Tam Schlueter

Tam Schlueter

Journal log, Corona-March 2020:

I made a mad dash to the grocery store after deciding the near-empty parking lot meant there would be few people inside.

I skittered through the door like a hermit crab, pincers up and prepared to fend off anyone who broke my 6-foot mental/personal barrier. I scrubbed my hands/pincers and cart handle with provided disinfectant wipes. Thanks, store employees. You are very much appreciated.

“Act as though you are infected,” I whispered, repeating advice from every news outlet in the nation. “Do not spread it to anyone else. Got it. Let’s go.”

I shoved the cart through the store like a NASCAR driver who ate too much chili for dinner last night. Fast and efficient was the name of the game.

Bananas, check. Oranges, check.

Too many apples to choose from so I’ll pass on those.

Hey, they have a sale on... What the heck are you doing?! Focus and keep moving!

Eggs! (Sweet Disneyland, they actually have butt nuggets!) Milk (God bless you, farmers.)

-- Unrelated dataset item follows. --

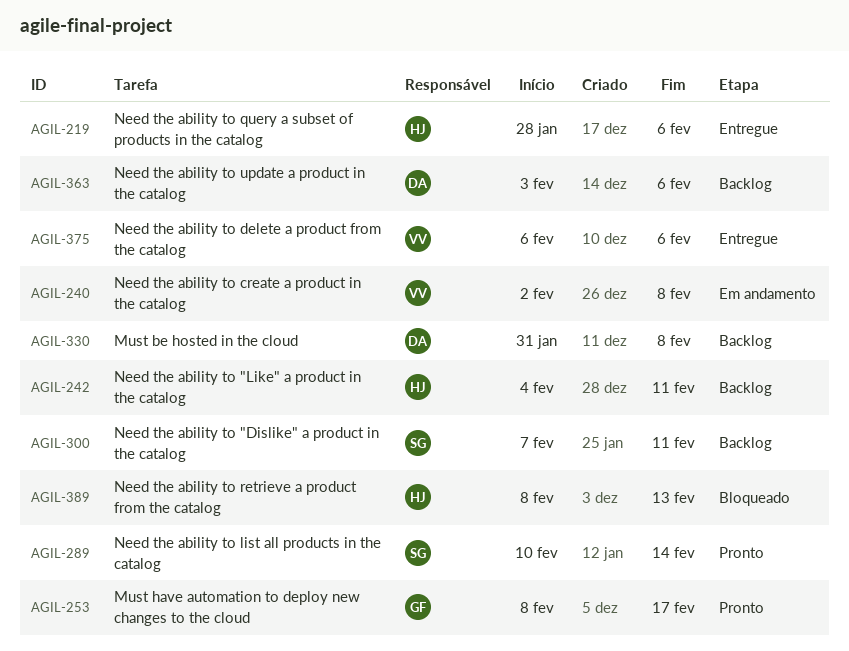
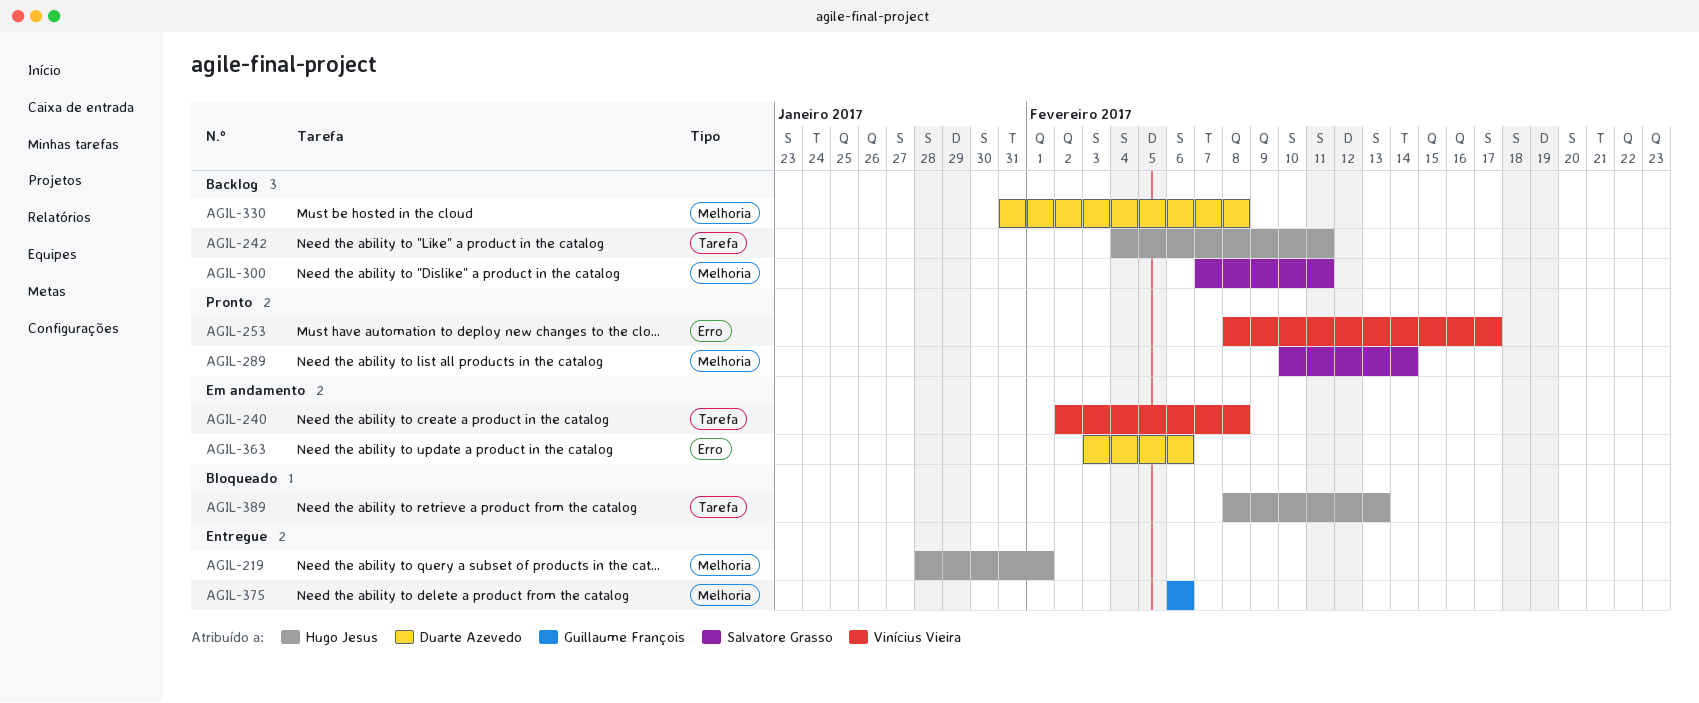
AGIL-219, due: Feb 6 -> Feb 1
AGIL-253, owner: Guillaume François -> Vinícius Vieira
AGIL-363, status: Backlog -> Em andamento
AGIL-375, owner: Vinícius Vieira -> Guillaume François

Ritz crackers (I can’t face Corona-geddon without Ritz). Saltines (Hunka Burnin’ Hubby refuses to eat potato soup without them and nobody wants a crabby/hungry Hunka).

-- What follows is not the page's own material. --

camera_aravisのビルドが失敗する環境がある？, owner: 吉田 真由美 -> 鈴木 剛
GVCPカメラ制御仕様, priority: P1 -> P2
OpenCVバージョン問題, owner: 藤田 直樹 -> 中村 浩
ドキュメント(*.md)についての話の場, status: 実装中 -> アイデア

Oh no! There’s a woman standing in the baking goods aisle! I skidded to a stop and did a 2-wheeled U-turn, nearly launching precious Ritz to the floor. I went back after she was gone and snagged a bag of brown sugar.

That was close.

It was a near-sprint to the checkout aisle. Baking Goods Girl was in line before me. She gave me the stink eye.

“Stay out of my zone,” she seemed to say. I was happy to comply.

“No thanks,” I told the exhausted clerk at the end of my transaction. “I don’t need my stuff carried to the car.”

I jettisoned out the door, took a giant cleansing breath, ran to the truck, tossed the goods inside and peeled off for home as though the cops were on the lookout for a crazy-eyed/pincer-wielding woman.

Five Lysol wipes later, the goods were put away. That was traumatic. I may never shop again.

Inside Schlueterville, the paranoia spreads unabated. Hands are raw from constant washing and the floors smell of eye-watering vinegar. Duct tape on the porch floor marks a safe-distance from the front door, which bears instructions directing delivery personnel to drop packages and run away screaming.

Visitors wave from the driveway, or meander forlornly down the street. Someday, we’ll see the souvenirs from your Caribbean cruise. Until then your appointed face masks and rubber gloves are stored in the mailbox.

Governmental stay-home pleas have provided extra time to spring clean, with Hunka Burnin’ Hubby’s long-neglected closet and drawers receiving unwanted attention.

“I haven’t seen you wear this in years,” I accuse while flailing the faded “Hotfoot for Bigfoot” T-shirt he bought after Mount St. Helens erupted in 1980.

“I love that shirt,” he argues. “Bigfoot isn’t going anywhere.”

“How about these blue suede high-top sneakers?” I counter. “They turned your feet blue!”

“Fine,” he relents, “those can go.”

He distracts me with garden seeds and the promise of fresh vegetables preening in the sun. It quickly morphed into a garage filled with sprouting tomatoes, green peppers, garden peas and herbs, all clamoring for attention beneath a grow light suspended from the ceiling.

That light throbs bright and purple through my garage door windows, and I joke about getting a visit from the police to check the legality of my stash.

Of course, this is all exaggerated tomfoolery — well, except for the grocery store stop and the throbbing garage greenhouse. Hunka really does have a “Hotfoot for Bigfoot” shirt from Mount St. Helens tucked safely away in the back of his closet. He once owned shoes that turned his feet blue.

I remind myself that the surreal nature of recent days is just a temporary blip on the timeline of life, and that normalcy — or perhaps rather the new normal — will return soon enough.

Go away, COVID-19. Go away forever, please.